(Business Lounge Journal – General Management)
Seperti yang telah kita bahas pada artikel sebelumnya bahwa ketergantungan berlebihan pada kecerdasan buatan (AI) tidak hanya membawa manfaat efisiensi, tetapi juga dapat melemahkan kemampuan berpikir kritis manusia. Sebuah studi terbaru oleh Microsoft dan Carnegie Mellon University (2024) menemukan bahwa semakin manusia mengandalkan AI, semakin sedikit mereka menggunakan keterampilan analitis mereka, yang pada akhirnya dapat menurunkan kapasitas mereka dalam memecahkan masalah secara mandiri. (Baca lebih lanjut: Studi Microsoft: Terlalu Mengandalkan AI Bisa Membunuh Kemampuan Berpikir Kritis).
Di sisi lain, AI agentif—versi kecerdasan buatan yang lebih canggih dan otonom—dapat menghadirkan tantangan baru dalam membangun kepercayaan pengguna terhadap teknologi ini. Tanpa kepercayaan yang kuat, orang cenderung enggan mengadopsi atau merekomendasikan teknologi ini kepada orang lain.

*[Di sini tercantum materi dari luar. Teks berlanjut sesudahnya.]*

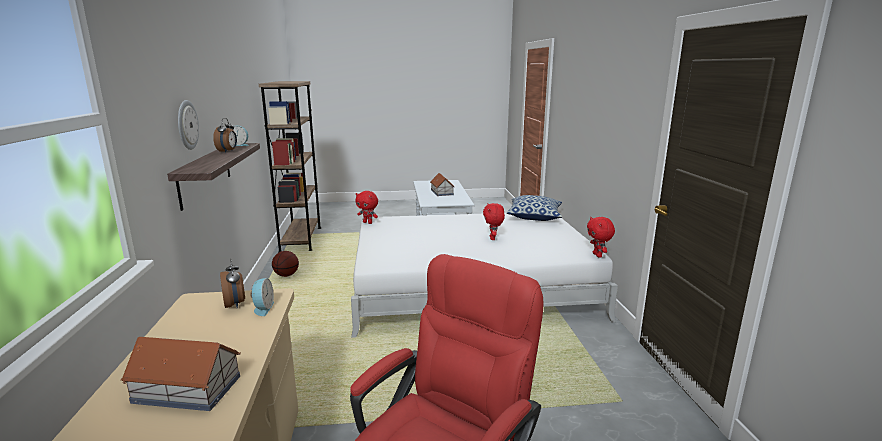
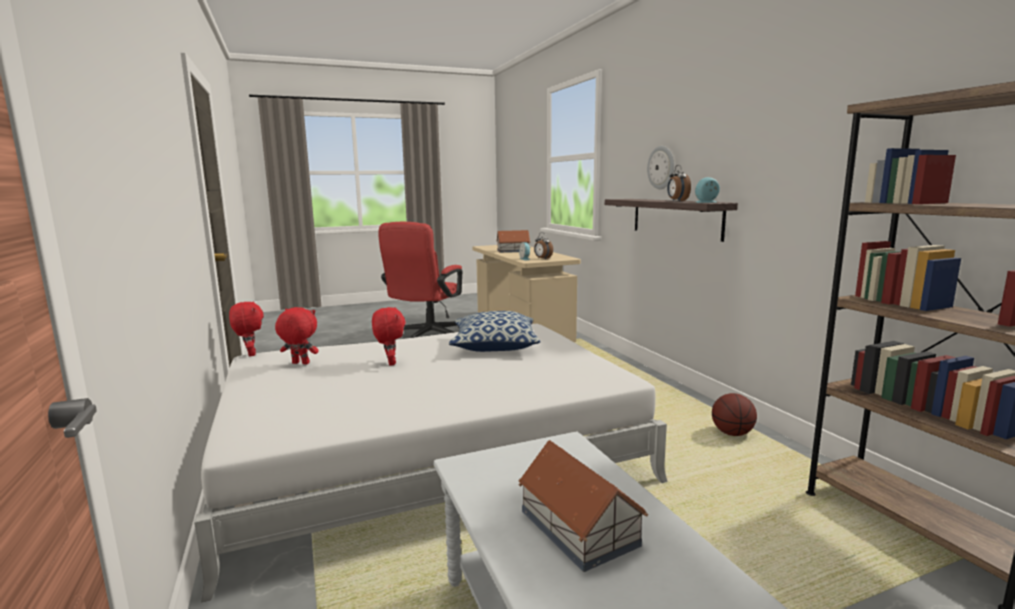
camera: 165 degrees right, 5 degrees down
(368, 223) = (618, 371): red plush toy -> red plush toy (300, 363)
(534, 217) = (281, 425): pillow -> pillow (494, 346)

Perubahan Dramatis dalam Interaksi Manusia dan AI
Menurut Harvard Business Review (2024), cara manusia berinteraksi dan berkolaborasi dengan AI telah mengalami perubahan besar dengan hadirnya AI agentif. Teknologi ini memiliki kemampuan penalaran dan eksekusi yang lebih tinggi, menjanjikan transformasi dalam berbagai aspek kolaborasi manusia-mesin. Namun, meskipun potensinya besar, AI agentif masih menghadapi skeptisisme dari banyak pihak, terutama di kalangan pekerja.
Kekhawatiran Pekerja terhadap AI Agentif
Sebuah survei yang dilakukan oleh YouGov untuk Pegasystems pada November 2024 terhadap lebih dari 2.100 pekerja di AS dan Inggris mengungkapkan beberapa kekhawatiran utama:
- 33% khawatir tentang kualitas pekerjaan yang dihasilkan oleh AI.
- 32% menyoroti kurangnya intuisi manusia dan kecerdasan emosional dalam AI.
- 30% tidak mempercayai keakuratan respons AI yang mereka terima.
Survei ini juga menemukan bahwa 58% pekerja sudah menggunakan AI agentif untuk berbagai tugas. Namun, angka ini menunjukkan bahwa ada sebagian besar lainnya yang masih ragu-ragu atau enggan mengadopsi teknologi ini sepenuhnya.
Lebih lanjut, penelitian ini mengungkapkan bahwa:
- 47% percaya AI kekurangan intuisi manusia dan kecerdasan emosional.
- 40% tidak nyaman menyerahkan pekerjaan yang dihasilkan AI.
- 34% khawatir bahwa hasil kerja AI tidak sebaik hasil kerja mereka sendiri.
Temuan ini menegaskan bahwa adopsi AI agentif harus dilakukan secara bijaksana, dengan mempertimbangkan kekhawatiran pekerja agar transisi ke penggunaan teknologi ini lebih mulus.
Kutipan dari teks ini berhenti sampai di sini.